Forum Discussion

Altera_Forum's avatar
Altera_Forum
Icon for Honored Contributor rankHonored Contributor
10 years ago

Quartus complaint: My LOOP is too big? But the code is from the book, what's wrong?

Hello friends. I'm trying to make addition and subtraction of floating point. My guide is a book "Computer Arithmetic and Verilog HDL Fundamentals" by Cavanagh. Inside the module he use a code for aligning exponents as I show as follows.

always @ (oper_1 or oper_2)

begin

exp_a = oper_1 [31:24];

exp_b = oper_2 [31:24];

fract_a = oper_1 [23:0];

fract_b = oper_2 [23:0];

// bias exponents

exp_a_bias = exp_a + 8'b0111_1111;

exp_b_bias = exp_b + 8'b0111_1111;

// align fractions

if (exp_a_bias < exp_b_bias)

ctrl_align = exp_b_bias - exp_a_bias;

while (ctrl_align)

begin

fract_a = fract_a >> 1;

exp_a_bias = exp_a_bias + 1;

ctrl_align = ctrl_align - 1;

end

if (exp_b_bias < exp_a_bias)

ctrl_align = exp_a_bias - exp_b_bias;

while (ctrl_align)

begin

fract_b = fract_b >> 1;

exp_b_bias = exp_b_bias + 1;

ctrl_align = ctrl_align - 1;

end

Quartus II give me the following error:

Error (10119): Verilog HDL Loop Statement error at ADD_SUB_FLO.v(40): loop with non-constant loop condition must terminate within 250 iterations

I searched and it seems that since Quartus can't be sure what will be the size of "ctrl_align" resultant it won't synthesize. Quartus site says I can edit the .qsf file, But I couldn't find in my file any

set_global_assignment -name VERILOG_NON_CONSTANT_LOOP_LIMIT 300

Moreover, I'm somehow impressed that the book teach that step with a wrong code, not syntesizable, I also wish to actually fix the problem not to workaround, what can I do?

15 Replies

  • Altera_Forum's avatar
    Altera_Forum
    Icon for Honored Contributor rankHonored Contributor

    --- Quote Start ---

    I think in this case is mandatory to use floating point, I need iterative divisions, divisions will bring up fractional numbers of different sizes, example. 2.9 - 2.1899, it is necessary to align exponents before make any operations, thus is necessary exponents to vary according to the input size difference, and this is exactly what floating point is about.

    --- Quote End ---

    In that case - stick with the altera floating point IP cores rather than trying to write your own floating point arithmatic.

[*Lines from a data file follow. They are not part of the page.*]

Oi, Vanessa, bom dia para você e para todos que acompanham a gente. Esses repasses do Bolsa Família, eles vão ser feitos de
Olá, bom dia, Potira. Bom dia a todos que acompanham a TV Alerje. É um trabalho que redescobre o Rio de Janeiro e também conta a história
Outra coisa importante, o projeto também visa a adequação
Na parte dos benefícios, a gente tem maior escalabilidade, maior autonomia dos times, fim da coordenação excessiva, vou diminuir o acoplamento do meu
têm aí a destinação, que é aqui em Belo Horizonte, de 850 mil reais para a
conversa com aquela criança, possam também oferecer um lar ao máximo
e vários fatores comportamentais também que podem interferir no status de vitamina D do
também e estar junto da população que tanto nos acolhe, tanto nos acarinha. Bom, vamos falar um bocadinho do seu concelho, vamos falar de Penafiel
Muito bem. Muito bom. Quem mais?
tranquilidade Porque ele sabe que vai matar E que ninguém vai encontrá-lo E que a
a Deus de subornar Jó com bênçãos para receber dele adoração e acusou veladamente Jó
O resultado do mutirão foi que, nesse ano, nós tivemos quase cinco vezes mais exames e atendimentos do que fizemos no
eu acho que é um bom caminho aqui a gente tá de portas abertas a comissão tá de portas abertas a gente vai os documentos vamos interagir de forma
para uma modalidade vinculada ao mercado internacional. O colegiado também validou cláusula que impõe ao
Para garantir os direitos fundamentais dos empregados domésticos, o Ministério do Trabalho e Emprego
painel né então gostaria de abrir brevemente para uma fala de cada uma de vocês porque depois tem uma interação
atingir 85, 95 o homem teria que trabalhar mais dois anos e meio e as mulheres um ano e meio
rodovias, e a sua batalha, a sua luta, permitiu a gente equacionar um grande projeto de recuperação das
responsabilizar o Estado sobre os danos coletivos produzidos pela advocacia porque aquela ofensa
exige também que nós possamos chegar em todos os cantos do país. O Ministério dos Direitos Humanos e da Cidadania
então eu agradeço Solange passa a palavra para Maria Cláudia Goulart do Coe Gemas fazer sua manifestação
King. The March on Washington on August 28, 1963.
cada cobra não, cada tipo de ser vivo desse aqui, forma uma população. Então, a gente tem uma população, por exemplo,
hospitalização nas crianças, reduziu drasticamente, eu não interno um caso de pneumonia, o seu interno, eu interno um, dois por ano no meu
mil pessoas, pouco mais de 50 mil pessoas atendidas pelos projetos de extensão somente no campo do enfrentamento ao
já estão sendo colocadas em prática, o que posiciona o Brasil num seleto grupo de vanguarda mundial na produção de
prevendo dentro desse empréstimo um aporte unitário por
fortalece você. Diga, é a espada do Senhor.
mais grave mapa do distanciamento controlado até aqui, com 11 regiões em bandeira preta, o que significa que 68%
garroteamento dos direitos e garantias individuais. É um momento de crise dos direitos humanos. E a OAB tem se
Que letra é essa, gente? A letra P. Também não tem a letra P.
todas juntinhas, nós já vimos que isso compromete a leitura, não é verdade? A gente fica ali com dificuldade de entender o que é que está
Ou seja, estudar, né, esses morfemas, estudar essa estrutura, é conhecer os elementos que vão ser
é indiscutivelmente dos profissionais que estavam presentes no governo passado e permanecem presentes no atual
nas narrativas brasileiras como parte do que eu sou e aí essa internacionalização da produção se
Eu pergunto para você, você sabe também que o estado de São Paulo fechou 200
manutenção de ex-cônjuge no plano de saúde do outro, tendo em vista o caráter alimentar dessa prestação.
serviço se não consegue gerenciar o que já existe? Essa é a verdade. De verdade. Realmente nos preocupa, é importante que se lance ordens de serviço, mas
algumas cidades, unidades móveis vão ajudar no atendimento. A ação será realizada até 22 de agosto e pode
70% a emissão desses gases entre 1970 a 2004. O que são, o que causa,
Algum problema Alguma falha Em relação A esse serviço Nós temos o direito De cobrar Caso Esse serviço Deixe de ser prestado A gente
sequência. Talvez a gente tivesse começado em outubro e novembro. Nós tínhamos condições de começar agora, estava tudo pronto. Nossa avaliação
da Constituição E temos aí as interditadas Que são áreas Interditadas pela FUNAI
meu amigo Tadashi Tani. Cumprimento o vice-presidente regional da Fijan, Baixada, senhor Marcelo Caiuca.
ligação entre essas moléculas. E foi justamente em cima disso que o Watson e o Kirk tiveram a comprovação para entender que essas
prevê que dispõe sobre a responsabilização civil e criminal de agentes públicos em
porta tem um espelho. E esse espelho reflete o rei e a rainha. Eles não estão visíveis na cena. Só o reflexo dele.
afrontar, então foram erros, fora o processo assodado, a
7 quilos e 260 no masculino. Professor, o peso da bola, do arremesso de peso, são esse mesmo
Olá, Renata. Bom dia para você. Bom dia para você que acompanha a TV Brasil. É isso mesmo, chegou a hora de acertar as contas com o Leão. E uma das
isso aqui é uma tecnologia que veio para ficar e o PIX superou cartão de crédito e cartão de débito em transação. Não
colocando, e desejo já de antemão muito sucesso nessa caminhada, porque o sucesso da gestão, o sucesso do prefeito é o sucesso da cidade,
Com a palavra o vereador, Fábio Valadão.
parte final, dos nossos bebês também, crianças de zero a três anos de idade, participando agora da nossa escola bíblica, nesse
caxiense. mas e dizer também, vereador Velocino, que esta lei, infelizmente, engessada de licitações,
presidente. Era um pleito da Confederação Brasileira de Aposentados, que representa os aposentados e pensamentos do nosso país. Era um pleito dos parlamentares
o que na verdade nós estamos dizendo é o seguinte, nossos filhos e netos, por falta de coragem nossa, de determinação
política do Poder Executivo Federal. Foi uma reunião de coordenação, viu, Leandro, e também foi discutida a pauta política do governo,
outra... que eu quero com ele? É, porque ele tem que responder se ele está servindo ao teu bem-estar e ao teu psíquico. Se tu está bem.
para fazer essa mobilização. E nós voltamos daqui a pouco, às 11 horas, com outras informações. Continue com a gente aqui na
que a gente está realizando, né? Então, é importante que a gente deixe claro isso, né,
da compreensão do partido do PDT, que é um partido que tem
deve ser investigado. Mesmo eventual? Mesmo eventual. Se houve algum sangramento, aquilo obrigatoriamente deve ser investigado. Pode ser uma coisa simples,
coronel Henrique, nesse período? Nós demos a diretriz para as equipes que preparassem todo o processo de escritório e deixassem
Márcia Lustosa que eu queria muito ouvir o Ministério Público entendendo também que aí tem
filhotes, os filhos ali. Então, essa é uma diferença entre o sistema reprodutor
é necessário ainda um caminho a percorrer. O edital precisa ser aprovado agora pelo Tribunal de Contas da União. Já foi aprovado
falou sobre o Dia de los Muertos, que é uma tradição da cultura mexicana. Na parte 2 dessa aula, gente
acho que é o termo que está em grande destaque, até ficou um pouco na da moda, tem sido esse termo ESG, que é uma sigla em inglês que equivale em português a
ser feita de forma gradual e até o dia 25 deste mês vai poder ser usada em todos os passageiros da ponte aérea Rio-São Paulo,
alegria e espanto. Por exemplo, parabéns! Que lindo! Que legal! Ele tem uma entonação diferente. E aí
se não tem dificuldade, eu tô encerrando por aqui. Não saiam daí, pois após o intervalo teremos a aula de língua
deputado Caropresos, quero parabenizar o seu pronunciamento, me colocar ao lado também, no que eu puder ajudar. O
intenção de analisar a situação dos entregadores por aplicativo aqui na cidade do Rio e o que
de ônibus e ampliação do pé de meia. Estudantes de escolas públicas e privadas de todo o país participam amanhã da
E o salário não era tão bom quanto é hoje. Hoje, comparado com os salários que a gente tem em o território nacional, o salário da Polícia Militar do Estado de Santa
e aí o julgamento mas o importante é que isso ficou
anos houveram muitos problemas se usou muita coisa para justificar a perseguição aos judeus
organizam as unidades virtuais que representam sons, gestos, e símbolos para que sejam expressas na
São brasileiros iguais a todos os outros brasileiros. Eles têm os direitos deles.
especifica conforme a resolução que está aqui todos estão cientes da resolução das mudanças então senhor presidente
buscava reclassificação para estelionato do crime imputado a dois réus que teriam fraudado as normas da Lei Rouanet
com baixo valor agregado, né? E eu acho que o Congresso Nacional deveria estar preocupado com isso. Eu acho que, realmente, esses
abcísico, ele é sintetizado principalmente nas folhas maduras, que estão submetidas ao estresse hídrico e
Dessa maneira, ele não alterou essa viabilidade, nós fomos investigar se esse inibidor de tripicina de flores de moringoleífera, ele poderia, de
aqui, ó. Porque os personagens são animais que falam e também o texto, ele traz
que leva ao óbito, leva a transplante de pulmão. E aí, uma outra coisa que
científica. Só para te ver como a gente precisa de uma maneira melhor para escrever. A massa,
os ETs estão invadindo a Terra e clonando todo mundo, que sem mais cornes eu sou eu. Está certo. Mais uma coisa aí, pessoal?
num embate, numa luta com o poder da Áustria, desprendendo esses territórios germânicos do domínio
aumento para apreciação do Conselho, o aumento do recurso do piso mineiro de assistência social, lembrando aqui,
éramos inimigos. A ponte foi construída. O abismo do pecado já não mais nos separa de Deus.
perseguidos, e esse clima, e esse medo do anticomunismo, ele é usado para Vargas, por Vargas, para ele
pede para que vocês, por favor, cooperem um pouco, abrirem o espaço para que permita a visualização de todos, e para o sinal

    This is of course, if there is no chance you can redesign the algorhith to fit with an FPGA. If you want lots of floating point (and especially division - which is particularly expensive in FPGA) why not use a DSP?
  • Altera_Forum's avatar
    Altera_Forum
    Icon for Honored Contributor rankHonored Contributor

    --- Quote Start ---

    In that case - stick with the altera floating point IP cores rather than trying to write your own floating point arithmatic.

    This is of course, if there is no chance you can redesign the algorhith to fit with an FPGA. If you want lots of floating point (and especially division - which is particularly expensive in FPGA) why not use a DSP?

    --- Quote End ---

    Tricky, sorry for the question, this DSP you mentioned is like an accessory chip in the development board, or is it the NIOS-II?

    In theory. I would need about 57.600 Processing Elements (240 x 240 pixels from a black and white picture) , Each processing element calculates an equation like this

    http://www.alteraforum.com/forum/attachment.php?attachmentid=11768&stc=1

    where A = is a positive integer from 0 to 255, 1 pixel = 1 processing element, (B, X and Y start with random numbers which will update by addition of the others pixels-PE results, but that's a different story) which I expected to implement in hardware somehow.

    In fact, since this is a school project, requirements are pretty flexible, so I have the freedom to use any technology (But I have later to explain the reason).
  • Altera_Forum's avatar
    Altera_Forum
    Icon for Honored Contributor rankHonored Contributor

    a DSP chip is processor designed for digitial signal processing. You can get ones that work in fixed or floating point: https://en.wikipedia.org/wiki/digital_signal_processor

    If you try and make 57600 PEs in a single FPGA, you're doomed to failure. For a start, your image (240x240) will not arrive in parrallel. You will get the data as a streaming set of pixels. Then you need to calculate the results in series.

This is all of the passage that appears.